Tunisie : Le BTP subit de plein fouet le contrecoup de la non qualité

«Nous sommes des champions dans la promulgation des lois et des décrets, mais nous le sommes moins dans leur application», lance Noura Laaroussi Ben Lazreg, directrice générale de l’Agence Nationale de Maîtrise de l’Energie (ANME). Une affirmation qui peut s’appliquer à tous les domaines, bien qu’il s’agisse ici du secteur du bâtiment. Un secteur qui a longtemps été pris en otage par différentes difficultés qui ont entravé son développement.

Un débat qui a rassemblé, ce 21 avril 2011, plusieurs professionnels du secteur dans une manifestation première en son genre «les rencontres B2B Bâtimaghreb.com», ayant pour thème «le choix des matériaux de construction et l’efficacité énergétique». Organisée par Tunis Place des Marchés (TPM), cette manifestation vise la mise en relation entre les professionnels du secteur mais l’annonce du lancement d’un nouveau guide consacré aux produits du bâtiment, et édité par le portail B2B «maghrebex.com».  

Un problème de non qualité…

Le bâtiment compte actuellement 400 mille emplois directs. Son chiffre d’affaires annuel s’élève à 6 milliards de dinars. Mais la qualité dans le secteur reste encore à désirer. «La qualité n’a pas évolué. Ayant été moi-même président de la Chambre syndicale des agences de conseil et de consulting, je n’ai malheureusement pas pu changer grand-chose. Nous avons 1.500 entreprises certifiés ISO 9001. Très peu le sont dans le secteur du bâtiment. Il s’agit essentiellement des sociétés exportatrices puisque le marché étranger exige des certifications alors qu’il n’est pas le cas pour le marché local», affirme Walid Belhaj Amor, directeur général adjoint de Comete engineering. Ce qui fait qu’il y a eu toujours un retard dans la certification environnementale mais aussi dans les réglementations en matière d’économie d’énergie.

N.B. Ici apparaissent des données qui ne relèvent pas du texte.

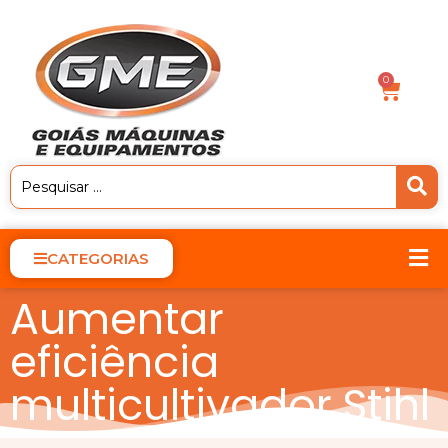
0
CATEGORIAS
Aumentar
eficiência
multicultivador Stihl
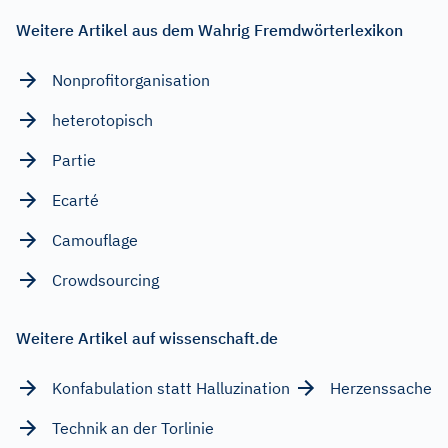
Weitere Artikel aus dem Wahrig Fremdwörterlexikon
Nonprofitorganisation
heterotopisch
Partie
Ecarté
Camouflage
Crowdsourcing
Weitere Artikel auf wissenschaft.de
Konfabulation statt Halluzination
Herzenssache
Technik an der Torlinie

La non qualité se traduit également par un retard dans les délais de construction, des dépassements des budgets de construction, une surconsommation des ressources, des défauts de conformité, etc. En chiffres, elle se traduit par des pertes de 15% du chiffre d’affaires du secteur, soit 1 milliard de dinars par an. «D’ailleurs, dans le décret datant du 26 janvier 2011, et organisant les marchés publics, le concept de qualité n’existe pas. Le conseil national des bâtiments civils rassemblant tous les opérateurs publics et privés a été enterré depuis déjà 15 ans», précise M. Amor. Pour lui, la réhabilitation du secteur passera par une refonte des textes qui organisent les marchés publics en marquant une rupture avec la logique du moins disant. Il s’agit aussi de développer une législation spécifique en matière de construction durable, de relancer le conseil national des bâtiments civils et de consacrer un programme qualité spécifique pour le BTP.

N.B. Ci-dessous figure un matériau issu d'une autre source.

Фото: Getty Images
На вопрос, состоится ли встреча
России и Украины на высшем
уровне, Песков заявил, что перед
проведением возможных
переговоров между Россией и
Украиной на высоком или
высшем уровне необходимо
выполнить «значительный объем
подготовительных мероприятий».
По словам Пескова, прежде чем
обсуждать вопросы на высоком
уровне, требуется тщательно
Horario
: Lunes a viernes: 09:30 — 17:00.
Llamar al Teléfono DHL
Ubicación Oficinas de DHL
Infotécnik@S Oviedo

Limiter la consommation d’énergie…

D’un autre côté, Abdelatif Hmam, directeur général du CEPEX, a précisé que la difficulté pour le secteur réside aussi dans son organisation. «Le secteur a un grand potentiel sur le marché étranger. Plusieurs corps de métiers interviennent, ce qui exige de se présenter en offrant un package complet de produits. Les marchés voisins sont très demandeurs de nos produits. Par exemple, en Algérie, malgré les barrières administratives, il y a des entreprises qui prennent le risque d’investir. Un grand potentiel existe aussi en Afrique subsaharienne même s’il y a de problèmes de paiement et de charges de transport. Mais ceci ne doit pas empêcher d’attaquer ces marchés», souligne-t-il.

Au plan énergétique, le secteur est un grand consommateur d’énergie. Il est classé troisième après l’industrie et le transport avec un taux de 27%. Si rien n’est fait, il deviendra le premier consommateur d’ici 2030, avec une consommation de 5,2 millions de tep, selon M. Laaroussi. D’ailleurs, le coût énergétique des matériaux de construction est estimé à un taux de 61% par rapport aux autres secteurs, selon Mounir Bahri, directeur général du Centre technique des matériaux de construction, de la céramique et du verre.

Une charge énorme qu’il faudra gérer au mieux. Ne serait-ce que par l’application de nouveaux procédés et techniques de maîtrise de l’énergie dans le bâtiment. Il s’agit aussi de favoriser le développement du secteur par la réorganisation de la réglementation le régissant et en encourageant les entreprises à adopter une démarche qualité environnementale.